Dalam ajaran Kristiani, kekuasaan Tuhan menciptakan alam seisinya secara beruntun dinyatakan dengan firman Tuhan dalam Kitab Perjanjian Lama, Surat Kejadian pasal 1, ayat 1-30. “Maka Allah melihat segala yang diciptakan-Nya itu sungguh amat baik”. (Surat Kejadian, pasal 1, ayat 31). “Demikianlah diselesaikan langit dan bumi dan segala isinya”. (Surat Kejaian pasal 2, ayat 1).
Dalam rangkaian penciptaan alam seisinya, didalamnya sudah terkandung masalah ekologi dan pelimpahan amanat Tuhan kepada manusia mengelola segala isinya untuk mencukupi keperluan hidupnya. Surat Kejadian, pasal 1 itu dapatlah dipandang sebagai landasan etika lingkungan hidup, mengatur hubungan timbal balik antara manusia dengan unsur-unsur alam dan hubungan manusia dengan Tuhan yang menciptakan dirinya dengan menerima pelimpahan wewenang atas segala isinya alam tanpa merusak ciptaan Tuhan yang “sungguh amat baik”. Peringatan Tuhan dalam Surat Kejadian, pasal 6 akan tingkah laku manusia yang merusak tatanan Tuhan adalah penting dalam hubungannya dengan iman Nabi Nuh as. terhadap Tuhan denagn menyelamatkan segala makhluk hidup ciptaan Tuhan secara ekologi (Surat Kejadian, pasal 7). Penylamatan makhluk berpasangan jantan-betina, 7 pasang yang tidak haram dan 1 pasang yang haram merupakan petunjuk pelestarian keseimbangan system ekologi. Beberapa pasal surat Kejadian itu menunjukkan perhatian ajaran Kristiani akan etika lingkungan hidup.

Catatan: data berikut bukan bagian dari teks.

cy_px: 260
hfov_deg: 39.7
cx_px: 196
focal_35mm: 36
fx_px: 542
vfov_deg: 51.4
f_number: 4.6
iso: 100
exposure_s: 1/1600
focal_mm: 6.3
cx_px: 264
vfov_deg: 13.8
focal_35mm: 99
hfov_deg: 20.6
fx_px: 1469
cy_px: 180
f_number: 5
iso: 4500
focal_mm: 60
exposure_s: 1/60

Sejajar dengan ajaran Kristiani mengenai etika lingkunga hidup, Islam menunjukkan pula perhatiannya. Banyak ayat-ayat Al-Qur’an yang dapat digolongkan sebagai “ayat ekologi”. Dalam penciptaan alam semesta, Allah telah menunjukkan kebesaran-Nya serta kemurahan-Nya yang dilimpahkan kepada manusia dengan mengadakan peraturan kerjanya masing-masing ciptaan sebagai dasar pengertian system ekologi dan landasan etika lingkungan hidup, seperti firman Allah dalam Al-Qur’an, Surah Al-Baqarah ayat 164: “Sesungguhnya tentang ciptaan langit dan bumi, pertukaran malam dan siang, kapal yang berlayar di lautan yang membawa manfaat kepada manusia, air (hujan) yang diturunkan Allah dari langit, lalu dihidupkan-Nya (karena hujan itu) bumi yang sudah mati (kering) dan berkeliaranlah berbagai bangsa binatang, dan perkisaran angin dan awan, sesungguhnya semua itu menjadi bukti kebenaran untuk orang yang mengerti”.

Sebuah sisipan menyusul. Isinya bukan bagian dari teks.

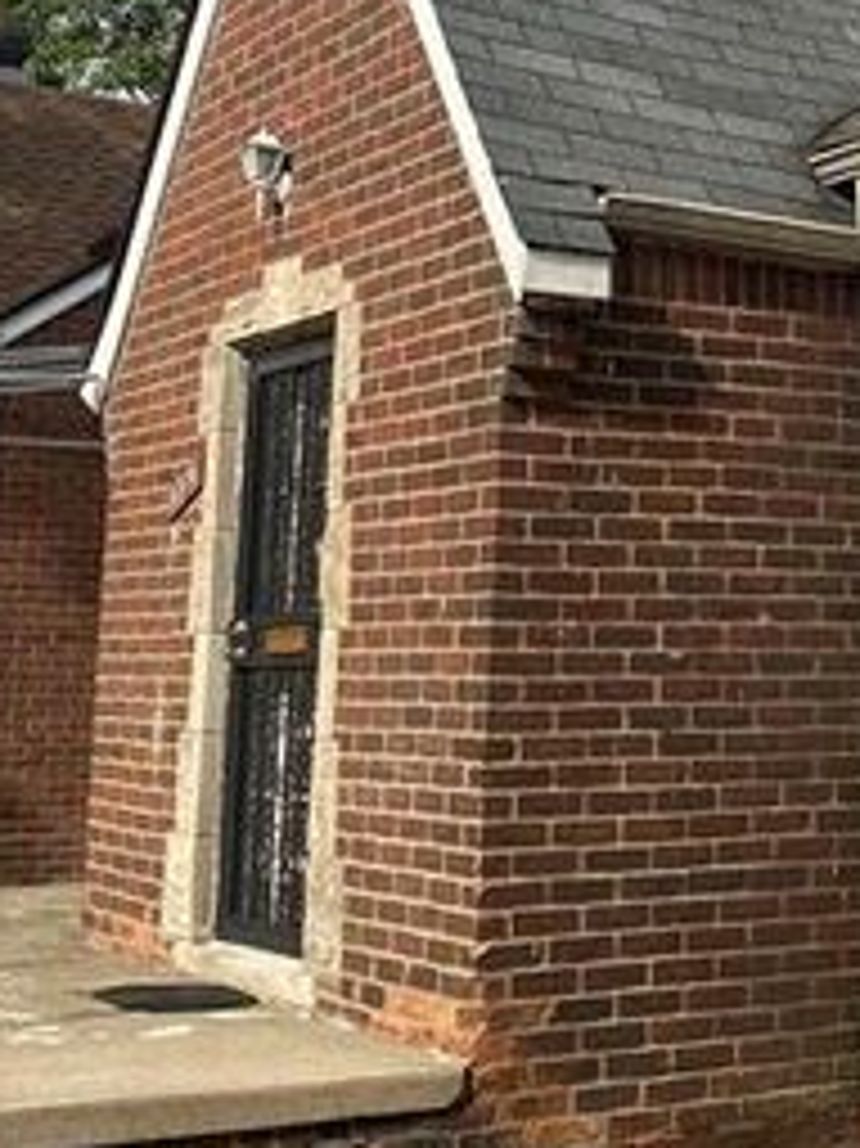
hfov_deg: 20.9
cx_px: 860
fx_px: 2254
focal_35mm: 68
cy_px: 353
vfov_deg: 28.3
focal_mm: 4.25
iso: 32
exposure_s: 1/3125
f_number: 1.8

Untuk menjaga keeimbangan ekologi, firman Allah mengatakan; “dan segala sesuatu kami ciptakan berpasang-pasangan supaya dapat kalian pikirkan”. (Surah Adz-Dzariyat, ayat 49).
“Tidaklah mereka perhatikan umbi ini berapa banyaknya kami tumbuhkan segala macam jenis yang indah padanya?” (Suray Asy-Syura, ayat 7). “Sesungguhnya dalam hal itu banyak keterangan ; tetapi kebanyakan mereka tidak percaya” (Surah Asy-Syura, ayat 8).
Manusia sebagai sesama makhluk hidup ciptaan Allah dimuliakan kedudukannya dengan sabda-Nya: “sesungguhnya telah kami muliakan anak-anak Adam, Kami angkat mereka di daratan dan lautan, Kami berikan mereka rezeki yang baik-baik dan Kami lebihkan mereka dari kebanyakan makhluk yang Kami ciptakan, dengan kelebihan yang sempurna” (Surat Al-Isra, ayat 70). “Sesungguhnya telah Kami teguhkan kekuasaan kalian di bumi ini dan Kami jadikan di sana lapangan penghidupan kalian, tetapi sedikit sekali kalian berterima kasih” (Surah Al-A’raf, ayat 10).
Dua firman Allah itu yang memberikan kedudukan istimewa pada manusia sudah memberikan tekanan pada wajib bagi umat Islam untuk aktif dalam pengelolaan serta pengembangan lingkungan hidup berdasarkan etika lingkungan. Namun Allah perlu juga memberikan peringatan dengan sabda-Nya : “Telah kelihatan kerusakan di darat dan di laut disebabkan usaha tangan manusia” (Surah Ar-Rum, ayat 41).